[Records for this task]

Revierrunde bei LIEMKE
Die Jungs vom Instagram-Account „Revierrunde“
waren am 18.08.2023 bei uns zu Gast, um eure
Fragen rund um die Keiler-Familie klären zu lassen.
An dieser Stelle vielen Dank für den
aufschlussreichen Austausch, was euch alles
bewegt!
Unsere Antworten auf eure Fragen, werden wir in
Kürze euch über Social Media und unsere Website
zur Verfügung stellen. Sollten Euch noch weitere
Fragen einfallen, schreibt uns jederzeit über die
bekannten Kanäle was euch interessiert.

[/Records for this task]

[What is needed] The data above should be reproduced in full, word for word.

[Solved problem]
Revierrunde bei LIEMKE
Die Jungs vom Instagram-Account „Revierrunde“
waren am 18.08.2023 bei uns zu Gast, um eure
Fragen rund um die Keiler-Familie klären zu lassen.
An dieser Stelle vielen Dank für den
aufschlussreichen Austausch, was euch alles
bewegt!
Unsere Antworten auf eure Fragen, werden wir in
Kürze euch über Social Media und unsere Website
zur Verfügung stellen. Sollten Euch noch weitere
Fragen einfallen, schreibt uns jederzeit über die
bekannten Kanäle was euch interessiert.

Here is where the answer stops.